40. Silahların eşitliği, suçlamayla ilgili bilgi, belge ve tarafların görüşlerine ulaşabilme imkânı verilmesini gerektiren bir ilkedir. Cumhuriyet Savcısının görüşlerine etkili bir şekilde cevap verebilme imkânı, kural olarak bundan haberdar olunması halinde mümkün olabilir. Bu gerekliliğin hangi şekilde yerine getirileceğini belirlemek kanun koyucuya ait olmakla beraber, tarafların beyanlarının birbirlerine bildirilmesi ve bu beyanlara cevap verebilme imkânına sahip olmaları gerekir.
41. Somut olayda başvurucu, tutukluluk halinin devamı yönündeki karara 9/10/2012 tarihinde itiraz etmiştir. İtiraz mercii, Cumhuriyet savcısının yazılı görüşünü almış ancak bu görüş başvurucuya bildirilmemiştir. Başvurucunun, Cumhuriyet savcısının görüşüne cevap verme imkânı olmamıştır. Tutuklulukla ilgili itiraz, İstanbul 13. Ağır Ceza Mahkemesince 5/11/2012 tarihinde reddedilmiştir. Başvurudan sonra 11/4/2013 tarih ve 6459 sayılı Kanunla yapılan düzenlemeyle “…itiraz üzerine Cumhuriyet savcısından görüş alınması durumunda, bu görüş şüpheli, sanık veya müdafiine bildirilir.” hükmü 5271 sayılı Kanuna eklenmiştir.
42. Tutukluluğa itiraz incelemesinde Cumhuriyet savcısının görüşünün başvurucuya bildirilmemesi nedeniyle Anayasa’nın 19. maddesinin sekizinci fıkrasının ihlal edildiğine karar verilmesi gerekir.
3. 6216 Sayılı Kanunun 50. Maddesi Yönünden
43. Başvurucu 10.000,00 TL maddi ve 30.000,00 TL manevi tazminat talebinde bulunmuştur.
44. 6216 sayılı Kanun’un “Kararlar” kenar başlıklı 50. maddesinin (2) numaralı fıkrası şöyledir:
“Tespit edilen ihlal bir mahkeme kararından kaynaklanmışsa, ihlali ve sonuçlarını ortadan kaldırmak için yeniden yargılama yapmak üzere dosya ilgili mahkemeye gönderilir.

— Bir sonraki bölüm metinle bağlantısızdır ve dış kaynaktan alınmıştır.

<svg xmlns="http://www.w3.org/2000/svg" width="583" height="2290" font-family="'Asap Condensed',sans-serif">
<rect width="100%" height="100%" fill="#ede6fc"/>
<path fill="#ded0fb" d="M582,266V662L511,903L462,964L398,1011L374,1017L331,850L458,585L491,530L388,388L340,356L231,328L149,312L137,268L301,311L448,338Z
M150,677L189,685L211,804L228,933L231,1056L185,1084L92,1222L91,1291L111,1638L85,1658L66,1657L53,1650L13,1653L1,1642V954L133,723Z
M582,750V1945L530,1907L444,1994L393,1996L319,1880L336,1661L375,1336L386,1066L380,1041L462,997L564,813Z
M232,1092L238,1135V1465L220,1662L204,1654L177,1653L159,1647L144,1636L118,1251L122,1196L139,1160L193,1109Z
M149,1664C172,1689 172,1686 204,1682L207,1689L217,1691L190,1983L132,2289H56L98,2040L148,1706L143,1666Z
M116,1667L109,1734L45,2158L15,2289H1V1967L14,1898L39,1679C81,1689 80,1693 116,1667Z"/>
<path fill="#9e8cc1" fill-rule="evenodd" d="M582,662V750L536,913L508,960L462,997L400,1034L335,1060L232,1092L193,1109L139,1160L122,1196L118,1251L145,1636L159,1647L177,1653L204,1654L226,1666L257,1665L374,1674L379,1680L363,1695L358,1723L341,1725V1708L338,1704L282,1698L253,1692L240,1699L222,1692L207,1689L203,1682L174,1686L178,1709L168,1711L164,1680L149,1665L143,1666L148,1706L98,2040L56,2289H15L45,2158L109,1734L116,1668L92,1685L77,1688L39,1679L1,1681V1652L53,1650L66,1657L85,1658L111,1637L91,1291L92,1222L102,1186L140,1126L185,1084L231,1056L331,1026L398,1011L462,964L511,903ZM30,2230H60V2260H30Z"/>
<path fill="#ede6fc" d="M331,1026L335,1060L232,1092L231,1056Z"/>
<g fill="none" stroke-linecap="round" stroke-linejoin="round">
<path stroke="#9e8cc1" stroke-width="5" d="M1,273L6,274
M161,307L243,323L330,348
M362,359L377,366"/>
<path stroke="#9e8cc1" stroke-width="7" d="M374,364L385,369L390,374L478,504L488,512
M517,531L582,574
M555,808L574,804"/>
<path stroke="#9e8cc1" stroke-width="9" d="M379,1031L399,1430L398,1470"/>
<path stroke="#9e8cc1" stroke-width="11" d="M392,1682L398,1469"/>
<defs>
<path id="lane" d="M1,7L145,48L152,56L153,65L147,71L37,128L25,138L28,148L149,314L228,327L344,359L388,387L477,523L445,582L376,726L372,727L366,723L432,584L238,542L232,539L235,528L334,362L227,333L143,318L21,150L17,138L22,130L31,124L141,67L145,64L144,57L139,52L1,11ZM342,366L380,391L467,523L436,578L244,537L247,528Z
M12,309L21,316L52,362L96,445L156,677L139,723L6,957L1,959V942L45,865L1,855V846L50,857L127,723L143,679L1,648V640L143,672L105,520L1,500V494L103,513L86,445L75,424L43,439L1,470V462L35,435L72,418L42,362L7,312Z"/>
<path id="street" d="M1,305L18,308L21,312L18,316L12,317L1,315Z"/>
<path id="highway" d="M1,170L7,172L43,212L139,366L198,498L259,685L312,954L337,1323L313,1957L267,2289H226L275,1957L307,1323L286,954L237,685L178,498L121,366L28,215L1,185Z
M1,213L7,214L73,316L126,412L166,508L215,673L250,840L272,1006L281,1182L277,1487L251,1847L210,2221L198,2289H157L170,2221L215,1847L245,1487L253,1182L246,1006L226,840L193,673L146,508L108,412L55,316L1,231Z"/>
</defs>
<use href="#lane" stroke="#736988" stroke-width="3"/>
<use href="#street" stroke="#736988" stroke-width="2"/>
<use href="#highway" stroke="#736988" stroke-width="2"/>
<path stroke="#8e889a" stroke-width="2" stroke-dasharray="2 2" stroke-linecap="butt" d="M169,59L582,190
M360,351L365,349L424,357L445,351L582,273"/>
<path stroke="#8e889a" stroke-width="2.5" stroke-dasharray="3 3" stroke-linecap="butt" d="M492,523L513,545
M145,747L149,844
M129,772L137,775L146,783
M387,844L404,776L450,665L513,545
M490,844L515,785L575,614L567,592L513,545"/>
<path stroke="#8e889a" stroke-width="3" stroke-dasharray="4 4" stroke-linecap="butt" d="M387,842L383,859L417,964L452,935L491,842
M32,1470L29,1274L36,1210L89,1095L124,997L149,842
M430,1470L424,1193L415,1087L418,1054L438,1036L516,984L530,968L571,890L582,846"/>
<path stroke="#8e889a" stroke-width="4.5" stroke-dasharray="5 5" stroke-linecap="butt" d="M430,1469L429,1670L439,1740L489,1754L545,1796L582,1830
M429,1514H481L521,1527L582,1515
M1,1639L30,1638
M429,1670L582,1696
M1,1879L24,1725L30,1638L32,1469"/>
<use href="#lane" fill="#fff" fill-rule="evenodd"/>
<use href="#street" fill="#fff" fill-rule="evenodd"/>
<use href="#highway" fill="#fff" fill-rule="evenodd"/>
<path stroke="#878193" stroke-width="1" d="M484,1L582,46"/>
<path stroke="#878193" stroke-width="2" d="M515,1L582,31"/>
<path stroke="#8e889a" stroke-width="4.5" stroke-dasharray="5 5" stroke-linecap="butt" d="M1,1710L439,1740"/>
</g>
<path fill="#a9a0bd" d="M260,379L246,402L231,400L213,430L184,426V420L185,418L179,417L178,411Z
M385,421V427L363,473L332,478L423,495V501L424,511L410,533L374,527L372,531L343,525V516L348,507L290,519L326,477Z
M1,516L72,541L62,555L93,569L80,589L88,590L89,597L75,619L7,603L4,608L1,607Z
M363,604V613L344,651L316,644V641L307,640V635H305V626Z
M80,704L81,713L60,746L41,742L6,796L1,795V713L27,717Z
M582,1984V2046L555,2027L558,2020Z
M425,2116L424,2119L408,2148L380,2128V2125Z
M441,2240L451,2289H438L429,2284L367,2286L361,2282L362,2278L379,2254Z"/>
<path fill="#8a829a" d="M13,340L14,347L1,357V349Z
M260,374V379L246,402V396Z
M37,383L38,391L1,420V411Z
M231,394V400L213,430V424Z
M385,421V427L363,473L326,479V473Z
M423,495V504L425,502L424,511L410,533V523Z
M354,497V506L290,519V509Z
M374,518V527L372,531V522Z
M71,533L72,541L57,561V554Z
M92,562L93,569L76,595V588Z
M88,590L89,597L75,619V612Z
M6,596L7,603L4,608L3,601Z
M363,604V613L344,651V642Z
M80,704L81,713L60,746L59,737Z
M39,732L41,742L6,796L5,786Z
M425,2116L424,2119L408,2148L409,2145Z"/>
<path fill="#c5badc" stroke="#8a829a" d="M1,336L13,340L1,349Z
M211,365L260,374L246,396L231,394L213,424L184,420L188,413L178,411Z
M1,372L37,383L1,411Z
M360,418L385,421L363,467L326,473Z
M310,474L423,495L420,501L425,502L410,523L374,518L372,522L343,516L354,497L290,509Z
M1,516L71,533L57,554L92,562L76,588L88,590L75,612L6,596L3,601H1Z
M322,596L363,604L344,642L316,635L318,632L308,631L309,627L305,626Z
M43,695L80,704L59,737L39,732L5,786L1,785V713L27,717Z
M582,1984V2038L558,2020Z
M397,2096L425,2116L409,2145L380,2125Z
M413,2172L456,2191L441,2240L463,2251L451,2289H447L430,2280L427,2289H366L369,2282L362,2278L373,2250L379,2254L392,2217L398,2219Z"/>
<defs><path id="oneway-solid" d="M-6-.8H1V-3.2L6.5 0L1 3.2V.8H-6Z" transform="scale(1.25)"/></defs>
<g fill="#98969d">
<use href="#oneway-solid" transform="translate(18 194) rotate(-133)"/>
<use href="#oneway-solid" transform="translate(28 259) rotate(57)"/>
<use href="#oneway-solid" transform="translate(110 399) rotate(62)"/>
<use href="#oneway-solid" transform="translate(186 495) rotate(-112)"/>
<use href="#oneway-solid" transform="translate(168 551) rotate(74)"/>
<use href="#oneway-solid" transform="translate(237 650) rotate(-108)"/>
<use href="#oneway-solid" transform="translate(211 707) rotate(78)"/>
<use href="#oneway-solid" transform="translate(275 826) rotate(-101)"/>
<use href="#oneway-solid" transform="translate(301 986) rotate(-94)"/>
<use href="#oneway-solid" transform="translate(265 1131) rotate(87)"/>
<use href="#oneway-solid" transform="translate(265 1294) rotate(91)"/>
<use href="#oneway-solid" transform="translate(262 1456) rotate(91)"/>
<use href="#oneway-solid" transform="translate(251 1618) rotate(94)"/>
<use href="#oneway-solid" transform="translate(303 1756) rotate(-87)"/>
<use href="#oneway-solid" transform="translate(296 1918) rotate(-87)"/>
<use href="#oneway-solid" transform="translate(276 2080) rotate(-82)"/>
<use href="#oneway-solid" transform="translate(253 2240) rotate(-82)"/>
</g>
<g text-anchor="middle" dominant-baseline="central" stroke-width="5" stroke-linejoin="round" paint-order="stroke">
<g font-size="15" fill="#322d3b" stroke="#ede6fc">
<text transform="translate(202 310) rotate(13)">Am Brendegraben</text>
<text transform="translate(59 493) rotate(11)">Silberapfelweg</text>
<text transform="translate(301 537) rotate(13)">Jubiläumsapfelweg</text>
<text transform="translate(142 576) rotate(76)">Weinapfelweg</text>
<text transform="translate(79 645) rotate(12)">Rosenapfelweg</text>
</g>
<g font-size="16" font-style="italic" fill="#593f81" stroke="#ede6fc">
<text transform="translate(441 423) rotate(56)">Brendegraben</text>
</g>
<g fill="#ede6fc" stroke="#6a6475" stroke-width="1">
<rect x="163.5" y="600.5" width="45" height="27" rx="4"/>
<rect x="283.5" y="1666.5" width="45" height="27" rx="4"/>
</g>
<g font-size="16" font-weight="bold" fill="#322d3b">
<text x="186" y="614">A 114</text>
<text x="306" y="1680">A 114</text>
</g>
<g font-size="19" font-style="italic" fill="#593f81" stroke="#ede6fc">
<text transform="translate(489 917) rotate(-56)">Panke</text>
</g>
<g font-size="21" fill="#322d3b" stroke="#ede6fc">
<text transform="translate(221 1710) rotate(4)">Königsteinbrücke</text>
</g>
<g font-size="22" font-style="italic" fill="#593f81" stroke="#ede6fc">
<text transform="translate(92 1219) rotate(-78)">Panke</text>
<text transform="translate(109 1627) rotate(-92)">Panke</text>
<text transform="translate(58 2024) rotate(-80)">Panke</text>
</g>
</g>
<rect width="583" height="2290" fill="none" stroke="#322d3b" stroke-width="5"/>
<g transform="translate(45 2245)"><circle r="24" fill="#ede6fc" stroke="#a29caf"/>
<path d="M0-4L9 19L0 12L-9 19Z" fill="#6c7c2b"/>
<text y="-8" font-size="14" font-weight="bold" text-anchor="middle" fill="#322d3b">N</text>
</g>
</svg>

Yeniden yargılama yapılmasında hukuki yarar bulunmayan hâllerde başvurucu lehine tazminata hükmedilebilir veya genel mahkemelerde dava açılması yolu gösterilebilir. Yeniden yargılama yapmakla yükümlü mahkeme, Anayasa Mahkemesinin ihlal kararında açıkladığı ihlali ve sonuçlarını ortadan kaldıracak şekilde mümkünse dosya üzerinden karar verir.”
45. Başvurucu uğradığını iddia ettiği maddi zararla ilgili olarak somut bir bilgi ve belge sunmamıştır. Başvurucunun maddi tazminat talebi bu nedenle reddedilmelidir.
46. Başvurucunun kişi özgürlüğü ve güvenliğine yönelik ihlalin tespitiyle telafi edilemeyecek ölçüdeki manevi zararı nedeniyle, başvurucuya takdiren net 3.000,00 TL manevi tazminat ödenmesine karar verilmesi gerekir.
47. Başvurucu tarafından yapılan 198,35 başvuru harcı ve 1.500,00 TL vekâlet ücretinden oluşan toplam 1.698,35 TL yargılama giderinin başvurucuya ödenmesi gerekir.
V. HÜKÜM
Açıklanan nedenlerle;
A. Başvurunun KABUL EDİLEBİLİR OLDUĞUNA,
B. Tutukluluğa itiraz incelemesinin duruşmasız yapıldığı ve kararın gerekçesiz olduğu şikâyetiyle ilgili olarak Anayasa’nın 19. maddesinin sekizinci fıkrasının İHLAL EDİLMEDİĞİNE,
C. Tutukluluğa itiraz incelemesinde Cumhuriyet savcısının görüşünün bildirilmemesi nedeniyle Anayasa’nın 19. maddesinin sekizinci fıkrasının İHLAL EDİLDİĞİNE,
D. Başvurucuya net 3.000,00 TL manevi tazminat ÖDENMESİNE, tazminata ilişkin diğer taleplerin reddine,
E. Başvurucu tarafından yapılan 198,35 TL başvuru harcı ve 1.500,00 TL vekâlet ücretinden oluşan toplam 1.698,35 TL yargılama giderinin başvurucuya ÖDENMESİNE,
F. Ödemelerin kararın tebliğini takiben Maliye Bakanlığına yapılacak başvurudan itibaren dört ay içinde yapılmasına, ödemede gecikme olması halinde bu sürenin sona erdiği tarihten ödeme tarihine kadar geçen süre için yasal faiz uygulanmasına,
30/12/2014 tarihinde OY BİRLİĞİYLE karar verildi.